7. Netflix & YouTube
Continuano a suggerirmi di guardare Pandemic e di comperare Contagion, ma io non ho assolutamente voglia di guardare, leggere o ascoltare fantascienza a tema “pandemia”! Capisco il marketing, ma a me non sembra per nulla simpatico.
8. Quelli che sanno
I dialoghi tra media e scienza dove i primi cercano risposte assolute dai secondi, i quali non le daranno mai per professione.
9. Consigli
Dritte su come vivere la pandemia e come comportarsi in quarantena: “leggere un libro”, “fare la doccia” (grazie, non so se l’avrei fatta non trovando questo consiglio su Facebook), “fare sport, mangiar sano, sentire la famiglia tramite videochiamate… lo sapevi che si può fare con FaceTime?”…
10. I bravi genitori
I consigli dei blogger su come intrattenere i pargoli a casa tramite attività che i genitori (i quali da casa, comunque, dovrebbero lavorare) raramente han tempo di fare, o lavori manuali per la cui realizzazione serve possedere un arsenale nucleare in casa: potresti fare questo esperimento con un po’ di monossido di carbonio e dell’uranio impoverito. I tuoi bambini si annoiano? Perché non realizzate insieme questo vulcano che erutta lava vera? Ti serviranno solo un po’ d’azoto liquido e un rotolo di rame. Facilissimo, no!?
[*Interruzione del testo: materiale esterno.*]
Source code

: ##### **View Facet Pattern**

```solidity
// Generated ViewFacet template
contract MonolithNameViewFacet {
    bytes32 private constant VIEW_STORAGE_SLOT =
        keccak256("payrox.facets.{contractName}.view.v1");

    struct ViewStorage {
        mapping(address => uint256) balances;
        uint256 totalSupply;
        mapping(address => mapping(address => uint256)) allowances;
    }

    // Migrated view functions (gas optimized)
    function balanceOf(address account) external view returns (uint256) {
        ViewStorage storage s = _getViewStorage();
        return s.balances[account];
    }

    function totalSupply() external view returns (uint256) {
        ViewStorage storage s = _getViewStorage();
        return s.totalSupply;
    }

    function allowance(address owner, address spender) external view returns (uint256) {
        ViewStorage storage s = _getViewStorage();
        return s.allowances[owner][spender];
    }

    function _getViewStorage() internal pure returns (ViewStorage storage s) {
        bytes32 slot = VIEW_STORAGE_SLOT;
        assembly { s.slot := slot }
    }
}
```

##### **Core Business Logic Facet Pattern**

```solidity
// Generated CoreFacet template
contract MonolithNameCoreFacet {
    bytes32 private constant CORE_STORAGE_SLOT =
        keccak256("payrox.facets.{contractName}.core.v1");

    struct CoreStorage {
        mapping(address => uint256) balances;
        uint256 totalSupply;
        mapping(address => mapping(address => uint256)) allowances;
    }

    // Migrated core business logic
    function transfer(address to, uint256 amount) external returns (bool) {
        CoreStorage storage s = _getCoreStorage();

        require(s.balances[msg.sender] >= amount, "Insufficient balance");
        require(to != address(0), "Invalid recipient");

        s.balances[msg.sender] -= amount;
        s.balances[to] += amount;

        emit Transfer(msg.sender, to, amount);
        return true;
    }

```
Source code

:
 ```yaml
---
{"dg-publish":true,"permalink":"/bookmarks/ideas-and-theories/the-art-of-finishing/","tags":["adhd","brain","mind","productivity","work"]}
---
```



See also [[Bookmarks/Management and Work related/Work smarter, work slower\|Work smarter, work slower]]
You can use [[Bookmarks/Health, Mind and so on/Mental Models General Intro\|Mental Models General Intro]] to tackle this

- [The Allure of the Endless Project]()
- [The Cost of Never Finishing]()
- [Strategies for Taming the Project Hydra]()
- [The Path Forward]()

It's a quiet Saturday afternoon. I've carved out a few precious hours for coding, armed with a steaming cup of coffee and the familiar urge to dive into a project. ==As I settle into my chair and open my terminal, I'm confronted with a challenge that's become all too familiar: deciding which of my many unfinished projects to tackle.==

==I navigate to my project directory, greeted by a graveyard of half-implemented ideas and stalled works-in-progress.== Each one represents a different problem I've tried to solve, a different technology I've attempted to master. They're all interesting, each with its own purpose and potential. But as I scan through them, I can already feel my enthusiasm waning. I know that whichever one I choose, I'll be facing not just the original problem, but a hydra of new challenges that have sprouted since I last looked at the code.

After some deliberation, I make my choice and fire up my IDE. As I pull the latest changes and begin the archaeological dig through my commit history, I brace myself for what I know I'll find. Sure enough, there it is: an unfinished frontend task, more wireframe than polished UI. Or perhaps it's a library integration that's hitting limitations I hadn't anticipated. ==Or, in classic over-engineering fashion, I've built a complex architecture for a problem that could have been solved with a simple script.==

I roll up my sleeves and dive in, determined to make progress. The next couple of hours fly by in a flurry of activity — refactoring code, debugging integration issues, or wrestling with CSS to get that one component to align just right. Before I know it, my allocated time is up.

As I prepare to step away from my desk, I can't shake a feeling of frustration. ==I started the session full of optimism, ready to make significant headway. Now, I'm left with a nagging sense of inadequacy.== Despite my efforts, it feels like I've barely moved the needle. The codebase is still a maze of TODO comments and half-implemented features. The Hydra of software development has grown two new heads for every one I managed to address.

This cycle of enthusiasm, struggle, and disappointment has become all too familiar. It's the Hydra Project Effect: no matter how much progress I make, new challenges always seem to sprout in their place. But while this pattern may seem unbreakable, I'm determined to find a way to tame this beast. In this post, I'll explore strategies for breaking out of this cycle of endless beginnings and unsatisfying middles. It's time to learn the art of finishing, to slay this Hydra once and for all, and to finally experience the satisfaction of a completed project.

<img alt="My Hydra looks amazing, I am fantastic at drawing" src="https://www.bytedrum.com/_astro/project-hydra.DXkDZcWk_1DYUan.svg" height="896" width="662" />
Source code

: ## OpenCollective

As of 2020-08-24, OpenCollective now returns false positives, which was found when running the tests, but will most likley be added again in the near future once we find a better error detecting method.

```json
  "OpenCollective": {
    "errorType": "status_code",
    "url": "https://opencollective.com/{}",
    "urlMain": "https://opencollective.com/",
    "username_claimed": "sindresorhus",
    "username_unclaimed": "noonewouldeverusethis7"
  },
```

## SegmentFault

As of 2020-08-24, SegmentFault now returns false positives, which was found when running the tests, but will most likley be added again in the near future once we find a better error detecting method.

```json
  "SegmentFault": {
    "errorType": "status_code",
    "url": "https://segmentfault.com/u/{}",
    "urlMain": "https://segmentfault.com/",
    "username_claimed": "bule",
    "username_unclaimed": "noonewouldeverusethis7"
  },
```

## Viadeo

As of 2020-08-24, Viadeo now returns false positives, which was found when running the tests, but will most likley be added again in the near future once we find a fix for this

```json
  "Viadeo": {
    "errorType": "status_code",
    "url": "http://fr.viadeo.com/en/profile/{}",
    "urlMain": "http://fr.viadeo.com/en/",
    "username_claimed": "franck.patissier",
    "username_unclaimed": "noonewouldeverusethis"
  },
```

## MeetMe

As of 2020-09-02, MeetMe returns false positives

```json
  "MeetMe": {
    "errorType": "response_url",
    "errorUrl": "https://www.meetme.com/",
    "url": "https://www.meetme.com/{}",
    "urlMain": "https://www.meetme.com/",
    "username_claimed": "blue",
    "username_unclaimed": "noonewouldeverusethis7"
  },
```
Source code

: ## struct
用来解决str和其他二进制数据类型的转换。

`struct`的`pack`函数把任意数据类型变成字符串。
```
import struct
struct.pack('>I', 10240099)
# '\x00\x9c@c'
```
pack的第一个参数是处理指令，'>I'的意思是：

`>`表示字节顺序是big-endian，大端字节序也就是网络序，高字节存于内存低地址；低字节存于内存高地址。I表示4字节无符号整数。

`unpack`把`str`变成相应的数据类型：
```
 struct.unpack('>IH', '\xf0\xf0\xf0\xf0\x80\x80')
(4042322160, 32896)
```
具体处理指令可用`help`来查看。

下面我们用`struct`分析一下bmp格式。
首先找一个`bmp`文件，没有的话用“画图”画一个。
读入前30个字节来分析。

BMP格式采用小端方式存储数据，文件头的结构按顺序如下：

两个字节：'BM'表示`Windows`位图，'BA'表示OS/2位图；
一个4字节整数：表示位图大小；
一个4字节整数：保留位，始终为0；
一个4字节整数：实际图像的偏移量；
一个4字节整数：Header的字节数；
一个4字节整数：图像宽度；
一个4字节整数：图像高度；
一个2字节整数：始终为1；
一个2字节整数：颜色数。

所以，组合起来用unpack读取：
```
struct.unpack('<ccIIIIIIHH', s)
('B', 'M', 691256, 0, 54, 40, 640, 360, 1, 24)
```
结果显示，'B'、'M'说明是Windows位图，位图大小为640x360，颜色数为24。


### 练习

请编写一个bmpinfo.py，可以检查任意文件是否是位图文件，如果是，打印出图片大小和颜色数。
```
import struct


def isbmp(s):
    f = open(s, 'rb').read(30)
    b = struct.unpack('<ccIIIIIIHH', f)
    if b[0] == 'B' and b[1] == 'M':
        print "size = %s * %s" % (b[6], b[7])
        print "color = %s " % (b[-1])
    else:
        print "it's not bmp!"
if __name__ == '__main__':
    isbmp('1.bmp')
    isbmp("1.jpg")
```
11. Il ritorno alla “natura”
“La natura che si riprende i suoi spazi”, si dice e scrive. E non riesco a essere felice per la natura perché temo che gli esseri umani torneranno a rivendicare i loro spazi, dimenticandosi di quelli che si era presa la natura durante la Pandemia. “Il virus che fa male alle persone e bene al clima”, che ha portato poi allo stravolgimento della trama seguendo un climax emotivo, la cui sorprendente conclusione è stata: “Siamo noi il virus”.
12. E la normalità?
“Presto torneremo alla normalità” e “il ritorno alla normalità”: già si potrebbe discutere su cosa sia o non sia la normalità; mi è chiaro che s’intenda, generalmente, tornare ad avere contatti sociali come prima dell’emergenza sanitaria, ma preferirei che ci si interrogasse su come cambiarla, la normalità, invece di auspicarne il ritorno. Perché è poi quella ad averci portato a questa crisi.
13. Vai con l’inglese
Tutta le parole in inglese di cui esiste il corrispettivo in italiano: “social distancing” si dice “distanza sociale”, o “distanziamento sociale”, oppure fisico perché per fortuna ci sentiamo virtualmente (“lo sapevate che si possono fare le videochiamate?”; “digital divide” in italiano si dice “divario digitale”; “e-learning” è sicuramente un termine più alla moda di “didattica digitale” che pure esiste nel nostro vocabolario. “Smart work” è un termine che non viene usato nemmeno dagli anglofoni, quindi potremmo chiamarlo “lavoro da remoto” senza farci troppi problemi. Di “lockdown” forse non esiste il corrispettivo italiano altrettanto preciso: ma secondo me “serrata” o “serrata generale” si avvicina non poco a questo concetto.